:: Selected extract

John McGrath, chief executive designate of Diageo, yesterday signalled that the new drinks group was likely to give more money back to shareholders over the next few years on top of the 70p-a-share pounds 2.8bn payout, it has already promised.
GrandMet predicted that the drinks industry would undergo a huge consolidation in the wake of its merger with Guinness. "A lot of companies are under pressure and consolidation will take place. We welcome this as we prefer to have rational competitors
GrandMet also revealed that its Burger King fast food chain is poised to step up its attack on arch-rival McDonald's. It is about to launch Big King, a giant cheese burger, and the Super Fry, a new chip that is designed to stay crispier for longer, in the UK.
Mr McGrath said: "The burger market has been relatively flat but we have continued to gain market share by introducing new products. We will not cut prices like McDonald's."
George Bull, chairman of GrandMet said he was sad to see the end of GrandMet: "This is an end of an era but we join Diageo in good shape." Analysts agreed that GrandMet has signed off on a high note, with underlying pre- tax profits coming in ahead of expectations at pounds 981m thanks to a strong performance from the IDV spirits business.
Mr McGrath said he was confident the merger with Guinness would be sanctioned by the US Federal Trade Commission within a week.
GrandMet also confirmed that Bernard Arnault, the head of French luxury goods group LVMH who had threatened to scupper the deal, had agreed to take a seat on the Diageo board as soon as the new company was formed. LVMH will own 11 per cent of Diageo. However, under a new agreement Mr Arnault cannot increase that stake above 15 per cent.
Diageo has already announced it will cut its workforce by 2,000. However analysts believe the final figure could be much higher than that.

::::
:: Records shown

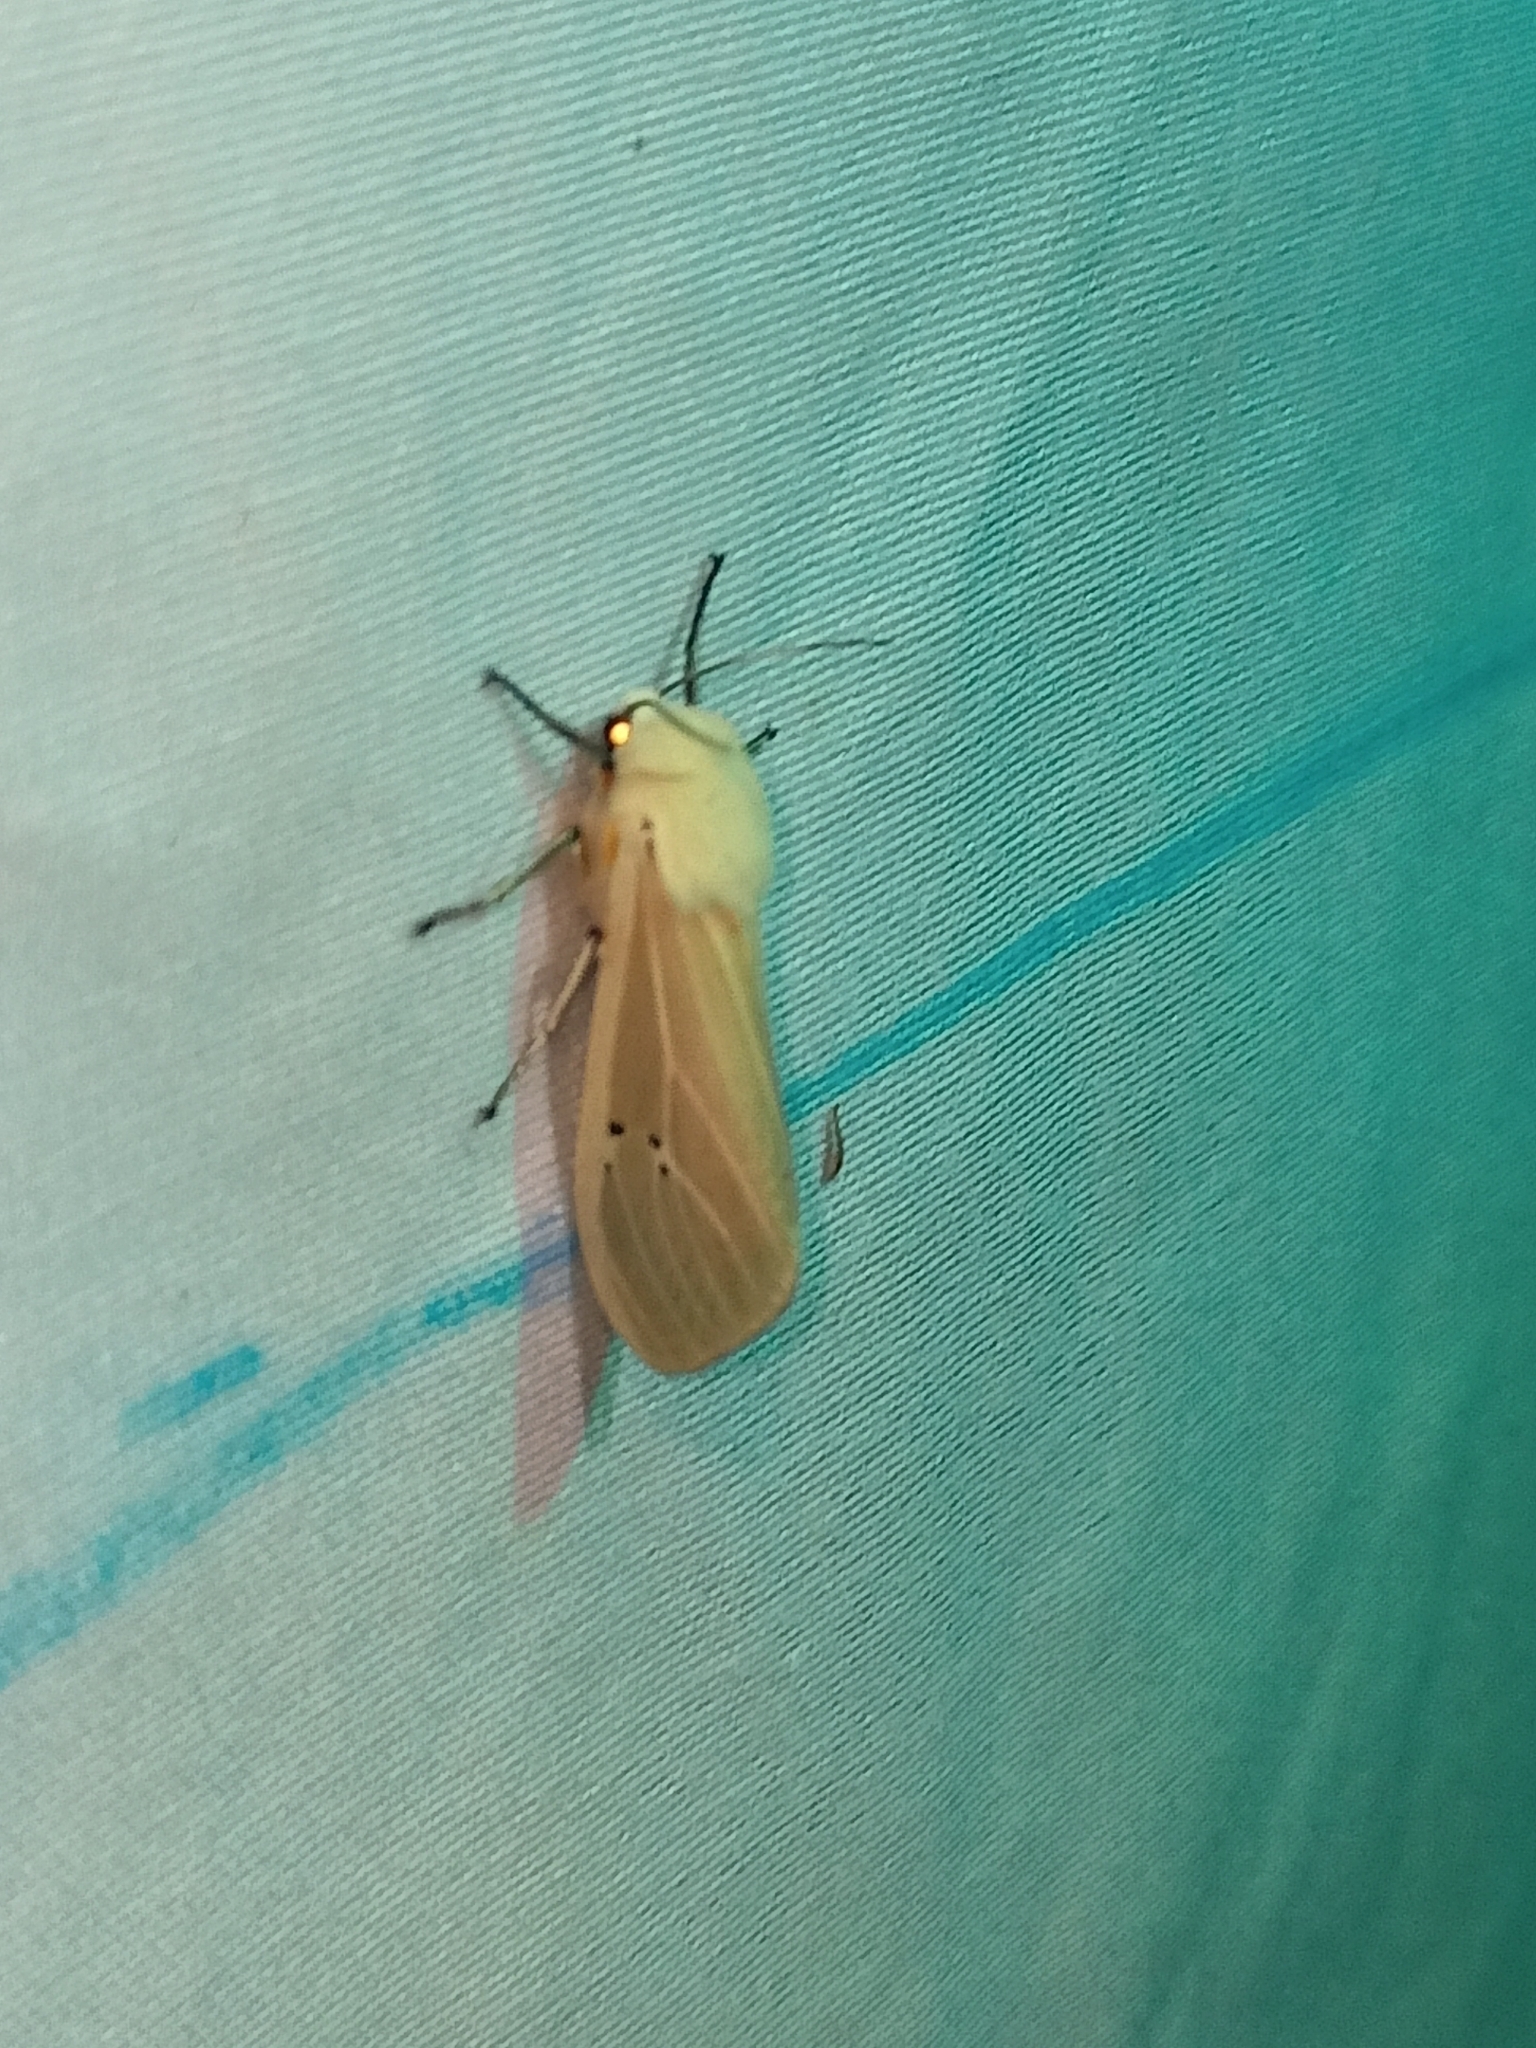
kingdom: Animalia
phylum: Arthropoda
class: Insecta
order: Lepidoptera
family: Erebidae
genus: Creatonotos
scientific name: Creatonotos transiens
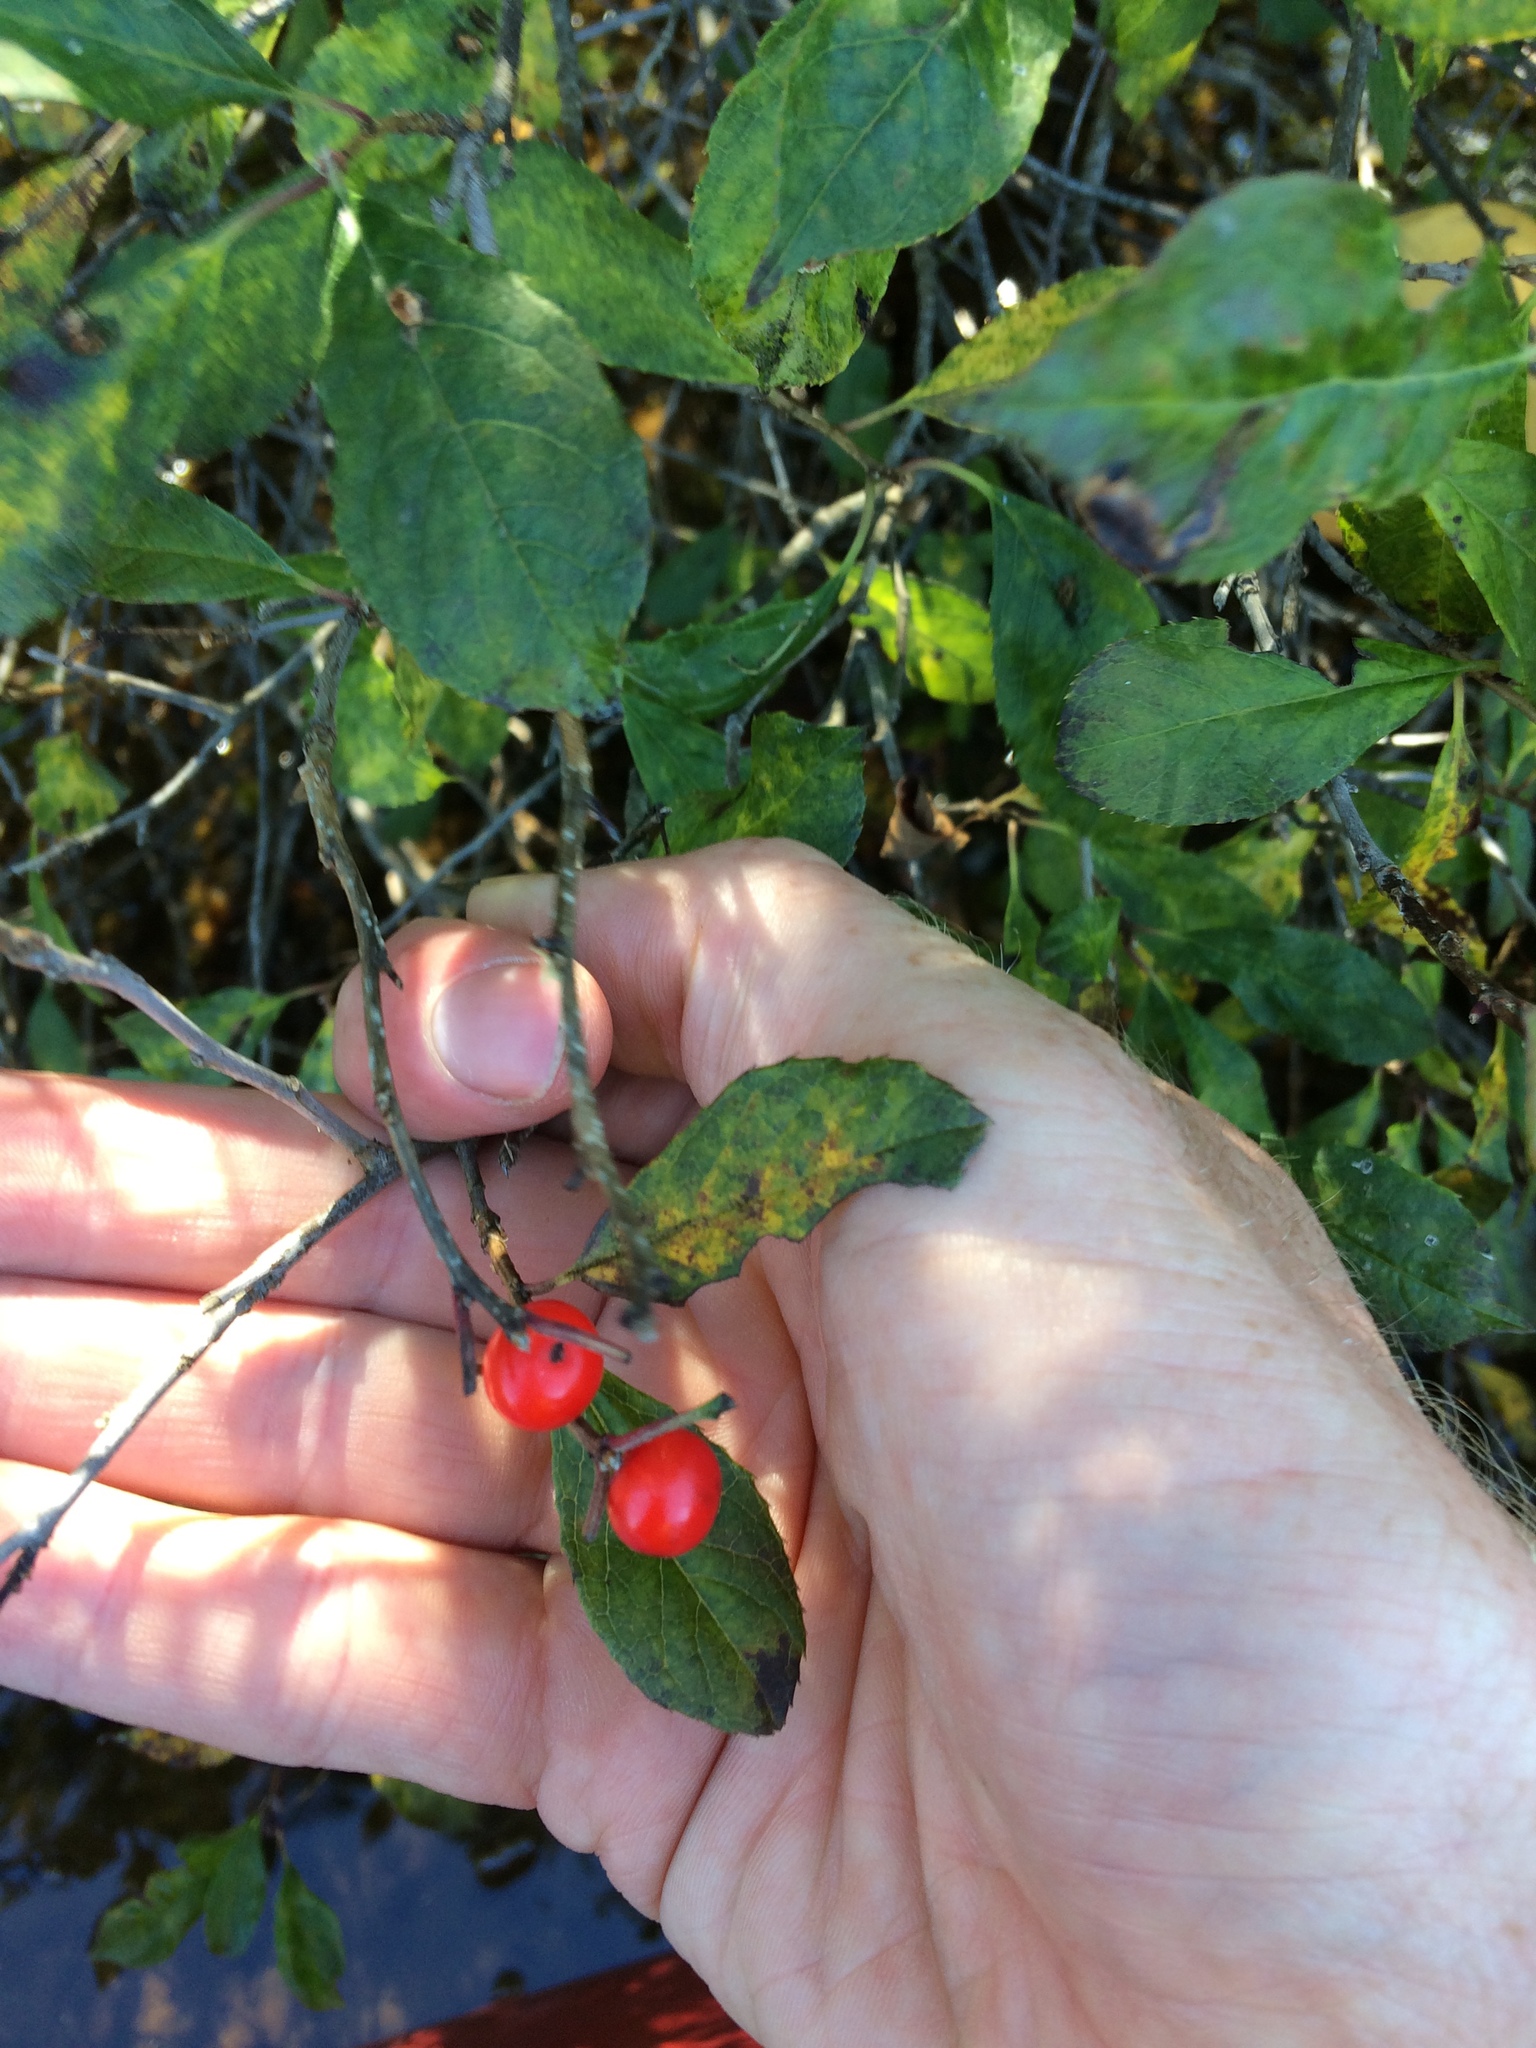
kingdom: Plantae
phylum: Tracheophyta
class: Magnoliopsida
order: Aquifoliales
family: Aquifoliaceae
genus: Ilex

::::

• **What is being asked**: Using the report on GrandMet and Diageo, explain in one to three sentences why analysts said GrandMet signed off on a high note.

• **Your response**: GrandMet's underlying pre-tax profits came in ahead of expectations at pounds 981m. The report credits this result to a strong performance from the IDV spirits business.